Action for Trans Health are a British advocacy group who campaign to improve access to transgender health care and to make it more democratic.[1] [2] [3] Action for Trans Health operates as a loose federation of "chapters", local grassroots trans advocacy groups linked by "the principles of mutual aid, education, and solidarity".[4] The national organisation's last solidarity fund round closed in 2021.[5]
In January 2017, the group co-organised a protest with No Prisons Manchester and Queer Agenda Sheffield outside of HM Prison Doncaster over the death of Jenny Swift, a trans woman who died while incarcerated in the prison.[6] In September 2017, the group was involved in a counter-protest against an anti-trans group at Speakers' Corner in Hyde Park that sparked controversy after a brief fight broke out between one of the anti-trans demonstrators and one of the counter-protestors.[7]

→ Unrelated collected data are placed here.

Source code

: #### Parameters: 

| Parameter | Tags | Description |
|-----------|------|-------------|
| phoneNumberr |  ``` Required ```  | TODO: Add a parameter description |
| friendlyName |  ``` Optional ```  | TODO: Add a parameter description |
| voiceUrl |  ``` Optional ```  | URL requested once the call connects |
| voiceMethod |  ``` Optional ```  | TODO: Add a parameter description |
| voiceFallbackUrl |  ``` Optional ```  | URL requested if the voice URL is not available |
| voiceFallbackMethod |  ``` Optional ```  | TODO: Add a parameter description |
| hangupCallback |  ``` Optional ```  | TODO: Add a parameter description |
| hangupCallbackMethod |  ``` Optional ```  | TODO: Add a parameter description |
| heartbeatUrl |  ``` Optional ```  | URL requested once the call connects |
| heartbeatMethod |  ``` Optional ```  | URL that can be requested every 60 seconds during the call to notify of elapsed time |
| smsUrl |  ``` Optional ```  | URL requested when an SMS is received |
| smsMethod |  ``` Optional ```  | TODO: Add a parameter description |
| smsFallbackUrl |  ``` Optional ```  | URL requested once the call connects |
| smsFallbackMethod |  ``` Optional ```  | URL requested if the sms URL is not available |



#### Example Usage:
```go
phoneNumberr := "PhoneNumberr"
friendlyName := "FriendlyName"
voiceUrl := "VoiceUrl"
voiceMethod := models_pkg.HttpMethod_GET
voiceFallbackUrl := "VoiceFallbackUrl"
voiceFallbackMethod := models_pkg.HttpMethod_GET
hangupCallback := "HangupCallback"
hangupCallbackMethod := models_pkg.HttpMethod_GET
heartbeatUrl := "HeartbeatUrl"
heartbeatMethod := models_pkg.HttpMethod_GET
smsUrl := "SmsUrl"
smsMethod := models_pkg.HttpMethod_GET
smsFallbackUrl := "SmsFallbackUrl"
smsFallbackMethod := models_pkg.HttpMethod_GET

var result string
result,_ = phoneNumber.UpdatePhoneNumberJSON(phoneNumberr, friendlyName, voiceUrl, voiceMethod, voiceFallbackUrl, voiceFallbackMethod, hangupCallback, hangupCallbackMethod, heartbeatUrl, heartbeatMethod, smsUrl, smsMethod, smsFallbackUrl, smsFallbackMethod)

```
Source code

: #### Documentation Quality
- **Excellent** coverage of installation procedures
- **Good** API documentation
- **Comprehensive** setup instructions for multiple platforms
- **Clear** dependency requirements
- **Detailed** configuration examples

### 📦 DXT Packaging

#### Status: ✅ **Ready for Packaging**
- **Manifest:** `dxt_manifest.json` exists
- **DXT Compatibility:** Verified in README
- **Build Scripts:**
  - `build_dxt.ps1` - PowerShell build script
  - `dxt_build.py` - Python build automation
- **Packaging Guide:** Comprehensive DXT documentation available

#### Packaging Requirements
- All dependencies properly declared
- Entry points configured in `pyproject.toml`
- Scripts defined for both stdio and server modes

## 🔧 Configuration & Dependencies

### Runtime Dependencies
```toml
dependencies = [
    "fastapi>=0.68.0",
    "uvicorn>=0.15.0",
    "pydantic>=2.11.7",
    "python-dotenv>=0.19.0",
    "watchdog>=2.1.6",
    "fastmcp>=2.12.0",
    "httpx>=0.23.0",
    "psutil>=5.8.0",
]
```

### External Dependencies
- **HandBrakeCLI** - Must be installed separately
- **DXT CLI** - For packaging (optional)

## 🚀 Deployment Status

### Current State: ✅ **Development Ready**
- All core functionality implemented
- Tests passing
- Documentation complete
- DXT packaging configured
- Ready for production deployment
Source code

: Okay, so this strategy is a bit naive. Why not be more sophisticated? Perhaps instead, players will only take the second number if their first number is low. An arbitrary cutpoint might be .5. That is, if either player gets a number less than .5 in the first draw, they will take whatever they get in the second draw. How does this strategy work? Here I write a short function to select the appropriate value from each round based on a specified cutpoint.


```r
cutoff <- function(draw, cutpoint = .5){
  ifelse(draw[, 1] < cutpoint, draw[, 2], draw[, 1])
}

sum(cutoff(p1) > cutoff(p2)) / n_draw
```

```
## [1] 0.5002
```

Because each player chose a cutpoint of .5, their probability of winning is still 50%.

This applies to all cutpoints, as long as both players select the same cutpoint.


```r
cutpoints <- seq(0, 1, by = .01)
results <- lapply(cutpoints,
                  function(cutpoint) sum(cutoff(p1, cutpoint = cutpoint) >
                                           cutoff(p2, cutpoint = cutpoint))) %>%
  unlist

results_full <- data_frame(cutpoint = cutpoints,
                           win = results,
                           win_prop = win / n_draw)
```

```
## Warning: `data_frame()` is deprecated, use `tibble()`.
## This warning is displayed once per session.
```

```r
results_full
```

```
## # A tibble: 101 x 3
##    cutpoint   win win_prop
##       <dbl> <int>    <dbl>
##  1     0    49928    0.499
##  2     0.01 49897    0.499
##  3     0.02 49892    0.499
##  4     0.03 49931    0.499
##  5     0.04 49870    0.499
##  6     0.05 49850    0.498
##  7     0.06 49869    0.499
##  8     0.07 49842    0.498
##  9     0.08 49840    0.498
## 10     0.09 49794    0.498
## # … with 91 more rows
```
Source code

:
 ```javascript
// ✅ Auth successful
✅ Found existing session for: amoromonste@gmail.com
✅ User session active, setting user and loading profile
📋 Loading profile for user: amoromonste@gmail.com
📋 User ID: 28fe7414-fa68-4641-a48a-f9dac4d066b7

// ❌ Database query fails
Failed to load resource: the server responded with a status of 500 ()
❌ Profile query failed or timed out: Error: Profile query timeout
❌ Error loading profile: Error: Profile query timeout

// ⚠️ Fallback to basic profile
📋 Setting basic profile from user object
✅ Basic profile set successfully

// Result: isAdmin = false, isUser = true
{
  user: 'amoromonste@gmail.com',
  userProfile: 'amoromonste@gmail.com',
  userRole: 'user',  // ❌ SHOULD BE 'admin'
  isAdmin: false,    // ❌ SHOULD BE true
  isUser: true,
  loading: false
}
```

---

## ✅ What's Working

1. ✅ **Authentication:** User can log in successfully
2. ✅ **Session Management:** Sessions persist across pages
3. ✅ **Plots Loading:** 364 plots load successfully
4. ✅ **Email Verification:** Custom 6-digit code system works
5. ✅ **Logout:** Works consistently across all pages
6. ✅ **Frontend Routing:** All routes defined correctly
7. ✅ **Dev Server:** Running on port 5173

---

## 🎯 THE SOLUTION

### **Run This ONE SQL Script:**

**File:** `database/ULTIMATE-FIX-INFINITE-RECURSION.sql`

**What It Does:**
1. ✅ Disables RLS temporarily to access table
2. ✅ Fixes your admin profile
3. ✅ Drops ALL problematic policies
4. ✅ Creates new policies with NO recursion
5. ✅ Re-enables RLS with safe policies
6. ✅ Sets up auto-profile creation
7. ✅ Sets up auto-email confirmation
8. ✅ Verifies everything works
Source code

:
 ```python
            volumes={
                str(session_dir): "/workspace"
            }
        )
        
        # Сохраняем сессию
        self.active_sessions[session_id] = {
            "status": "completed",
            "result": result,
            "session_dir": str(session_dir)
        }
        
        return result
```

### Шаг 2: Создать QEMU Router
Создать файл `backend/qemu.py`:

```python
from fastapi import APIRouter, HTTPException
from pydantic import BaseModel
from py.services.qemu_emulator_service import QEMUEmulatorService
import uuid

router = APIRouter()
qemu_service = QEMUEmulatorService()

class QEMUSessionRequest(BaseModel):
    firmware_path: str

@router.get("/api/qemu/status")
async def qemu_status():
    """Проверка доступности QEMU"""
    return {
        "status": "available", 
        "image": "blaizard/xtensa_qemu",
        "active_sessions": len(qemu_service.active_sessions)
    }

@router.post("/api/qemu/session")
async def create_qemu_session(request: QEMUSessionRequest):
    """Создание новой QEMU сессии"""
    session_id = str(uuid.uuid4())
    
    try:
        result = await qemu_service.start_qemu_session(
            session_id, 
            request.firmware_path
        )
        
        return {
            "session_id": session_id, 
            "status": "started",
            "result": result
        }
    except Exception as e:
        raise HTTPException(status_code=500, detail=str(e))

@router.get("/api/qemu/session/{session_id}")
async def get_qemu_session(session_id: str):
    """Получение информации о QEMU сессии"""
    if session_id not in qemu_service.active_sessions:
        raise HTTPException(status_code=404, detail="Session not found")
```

In May 2021, Dr Harriet Hutchinson – a community organiser with Action for Trans Health Durham (an independent but broadly aligned local chapter) – gave evidence to a meeting of the Women and Equalities Select Committee for the committee's inquiry into Gender Recognition Act 2004 reform. Hutchinson provided the committee with evidence that trans people were often forced to "conform to stereotypes in order to receive a diagnosis" of gender dysphoria, and called for the NHS Gender Identity Clinic system to be abandoned in favour of an informed consent model.[8] [9]
The group maintains a list of trans-friendly GPs in the United Kingdom, crowdsourced from the trans community.[10]